Polemik “Karo Bukan Batak” yang belakangan ini gencar dibahas di media online, dimana pada klimaksnya muncul dari hasil diskusi yang diadakan di Rumah Buku di Padang Bulan, Medan dan di radio online Nederland versi bahasa Indonesia dengan link: http://www.rnw.nl/bahasa-indonesia/radioshow/karo-bukan-batak  oleh seorang antropolog asli Karo Juara R. Ginting, dan kemunculan halaman word-press Karo Bukan Batak (https://karobukanbatak.wordpress.com/), ditambah pernyataan dan tulisan-tulisan yang gencar disampaikan tokoh Karo di Eropa, yakni: M. U. Ginting (Swedia), serta pernyataan yang disampaikan(Karo bukan diturunkan dari Batak/Karo bukan Batak) baru-baru ini oleh seorang budayawan Karo Malem Ukur Ginting (Bp. Sulgam) di acara ragam serumpun yang membahas tentang kebudayaan Karo, setidaknya dua kali penayangan oleh Deli TV - Medan, tak pelak membuat thema ini menjadi perbincangan yang seru di dunia maya. Sontak pro dan kontra bermunculan. Hal ini juga semakin diperkuat dengan banyaknya muncul fakta-fakta sejarah terbaru dari hasil penelitian yang dipubikasikan, yang merujuk kepada sejarah kehidupan masyarakat Karo dimasa lampau, baik masa kerajaan Aroe(HaruKaro Kuno), Masa Kolonial Belanda, dan yang terbaru adalah penemuan fosil manusia purba Karo - Gayo yang diperkirakan berusia 74000 tahun yang sempat banyak dipublikasikan di media dan secara resmi juga dipublikasikan oleh Sekretariat Kabinet Repoblik Indonesia, sehingga ini semua memicu tumbuh dan bangkitnya kesadar generasi Karo akan identitasnya setelah sekian lama diam dan pasrah saja kepada opini publik dengan apa yang dilebelkan kepadanya. Kini generasi Karo mulai berani bicara. Dan, jika saya boleh beri selogan "Generasi Muda Karo Berhak Tahu dan Berhak Berbicara."
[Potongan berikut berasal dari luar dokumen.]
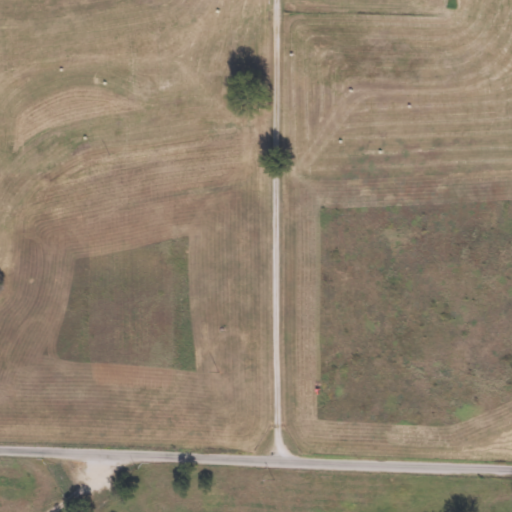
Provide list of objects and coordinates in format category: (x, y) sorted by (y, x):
road: (281, 243)
road: (256, 485)
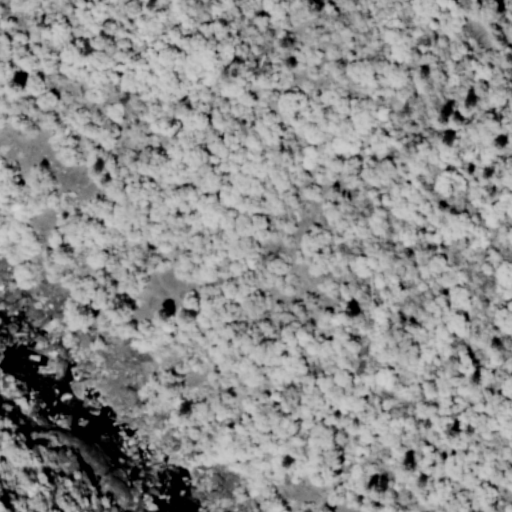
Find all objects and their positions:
river: (114, 421)
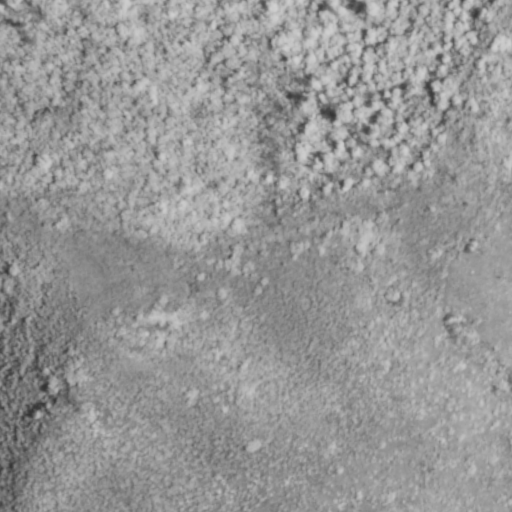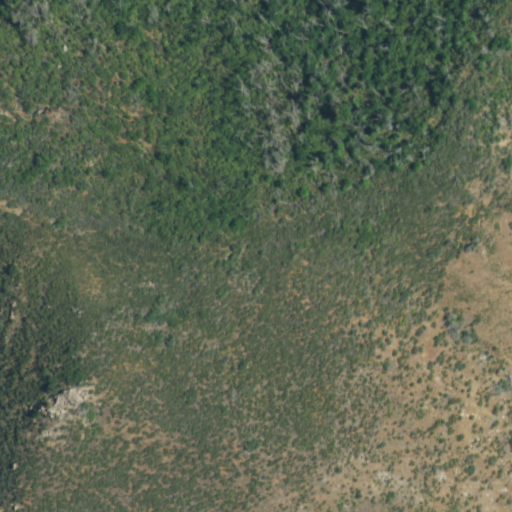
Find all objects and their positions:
road: (308, 220)
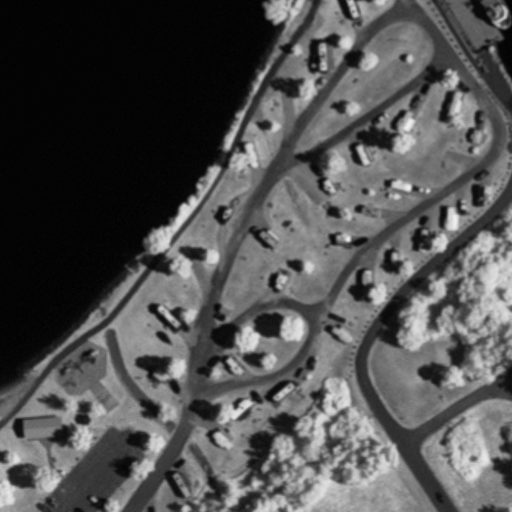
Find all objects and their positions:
building: (326, 46)
road: (491, 65)
road: (505, 93)
building: (291, 96)
road: (299, 119)
road: (237, 138)
park: (164, 167)
road: (385, 235)
park: (295, 288)
road: (393, 297)
road: (253, 312)
road: (498, 393)
road: (457, 407)
building: (44, 427)
building: (48, 429)
building: (1, 461)
parking lot: (94, 474)
road: (88, 476)
road: (424, 477)
park: (494, 509)
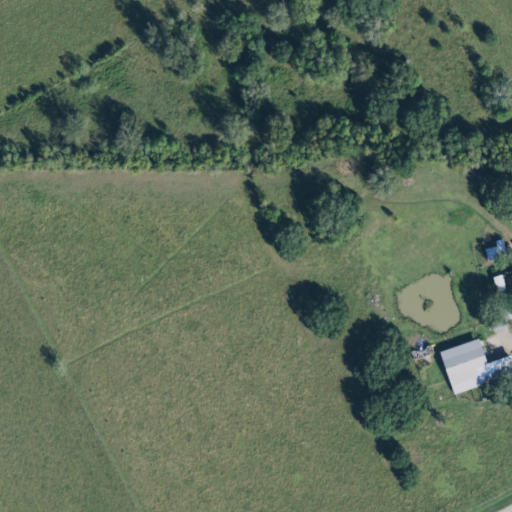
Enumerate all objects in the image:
building: (496, 253)
building: (502, 284)
building: (468, 366)
road: (510, 510)
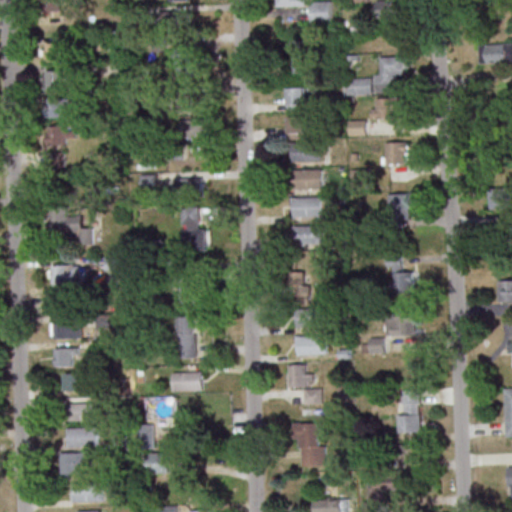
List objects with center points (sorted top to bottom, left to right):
building: (182, 0)
building: (360, 0)
building: (292, 2)
building: (52, 5)
building: (390, 9)
building: (322, 11)
building: (180, 17)
building: (55, 51)
building: (499, 52)
building: (303, 53)
building: (185, 61)
building: (391, 69)
building: (56, 79)
building: (359, 85)
building: (297, 98)
building: (59, 107)
building: (387, 107)
building: (299, 126)
building: (359, 126)
building: (196, 127)
building: (62, 134)
building: (308, 150)
building: (398, 152)
building: (60, 165)
building: (309, 178)
building: (361, 178)
building: (150, 180)
building: (189, 185)
building: (502, 197)
building: (309, 206)
building: (402, 206)
building: (192, 223)
building: (72, 224)
building: (310, 234)
road: (249, 255)
road: (455, 255)
road: (14, 256)
building: (117, 263)
building: (179, 268)
building: (66, 273)
building: (402, 276)
building: (301, 286)
building: (505, 290)
building: (185, 292)
building: (58, 301)
building: (310, 316)
building: (401, 322)
building: (68, 328)
building: (188, 336)
building: (313, 344)
building: (377, 344)
building: (65, 356)
building: (300, 375)
building: (78, 380)
building: (186, 380)
building: (86, 410)
building: (411, 410)
building: (508, 411)
building: (147, 435)
building: (84, 436)
building: (311, 443)
building: (411, 452)
building: (77, 462)
building: (160, 462)
building: (511, 489)
building: (89, 491)
building: (381, 492)
building: (331, 505)
building: (202, 510)
building: (89, 511)
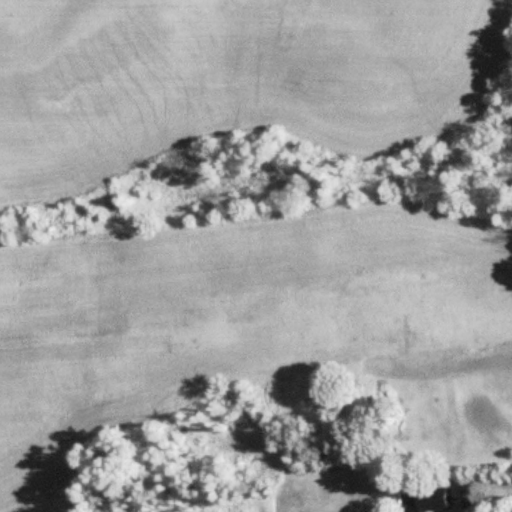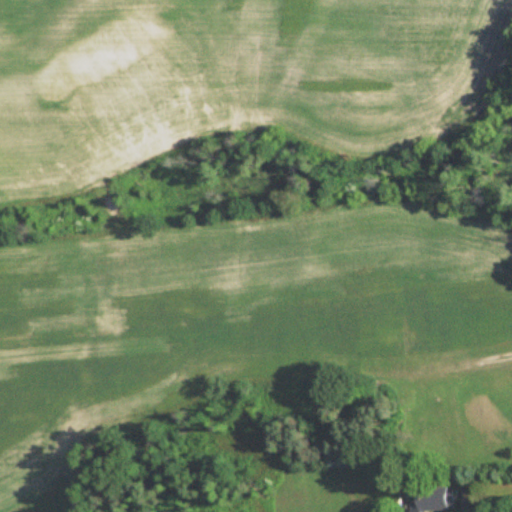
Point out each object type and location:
building: (432, 500)
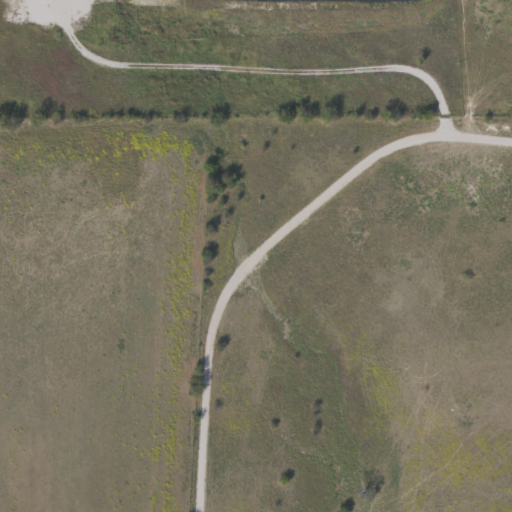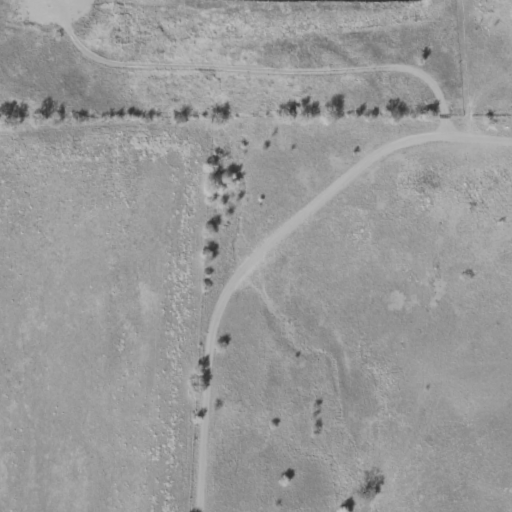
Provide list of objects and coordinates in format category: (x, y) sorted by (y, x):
road: (255, 69)
road: (265, 247)
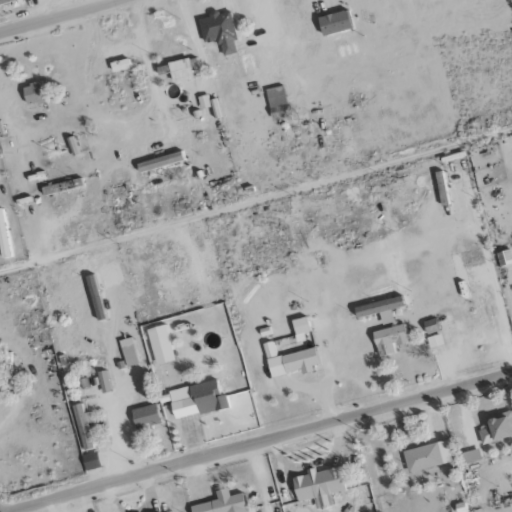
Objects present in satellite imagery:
building: (5, 1)
road: (58, 15)
building: (335, 23)
building: (219, 31)
building: (119, 65)
building: (181, 69)
building: (32, 93)
building: (275, 97)
building: (160, 162)
building: (62, 186)
road: (256, 200)
building: (4, 235)
building: (504, 257)
building: (95, 297)
building: (379, 309)
building: (430, 326)
building: (300, 328)
building: (390, 339)
building: (434, 341)
building: (160, 345)
building: (128, 352)
building: (289, 360)
building: (173, 376)
building: (103, 381)
building: (197, 400)
building: (145, 418)
building: (83, 426)
building: (496, 428)
road: (260, 442)
building: (471, 455)
building: (426, 456)
building: (91, 461)
building: (318, 486)
building: (223, 503)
Sesungguhnya, negara kita Indonesia tercinta ini memberikan ruang yang luas untuk berpendapat, dan bahkan memperjuangkan identitasnya yang terlepas dari identitas nasional. Pro dan kontra dari sebuah polemik juga hal yang lumrah, namun kembali sangat disayangkan karena banyak pergunjingan dan tuduhan yang dilontarkan kepada yang pro Karo bukan Batak kalau mereka(Juara, dkk) ini sebagai provokator, memecah belah, perusak ketentraman, dan penghianat. Padahal, sesungguhnya jika kita lebih memperhatikan dan mau sedikit mengerti, mereka tidaklah lebih dari hanya untuk mempertegas identitas mereka sebagai satuan etnis yang utuh dan berdiri sendiri(bukan sub-etnis), dan hendak memperjelas akan asal-usul mereka, serta meluruskan beberapa opini publik yang selama ini terbangun yang menurut mereka jauh dari fakta yang sesungguhnya. Maka pertanyaanya, salah-kah yang mereka perjuangkan itu? Tidak-kah mereka berhak berbicara? Dan, tidak-kah generesi mereka dikemudian hari juga berhak tahu? (Ingat Indian dan Aborigin, jangan sampai Karo demikian!).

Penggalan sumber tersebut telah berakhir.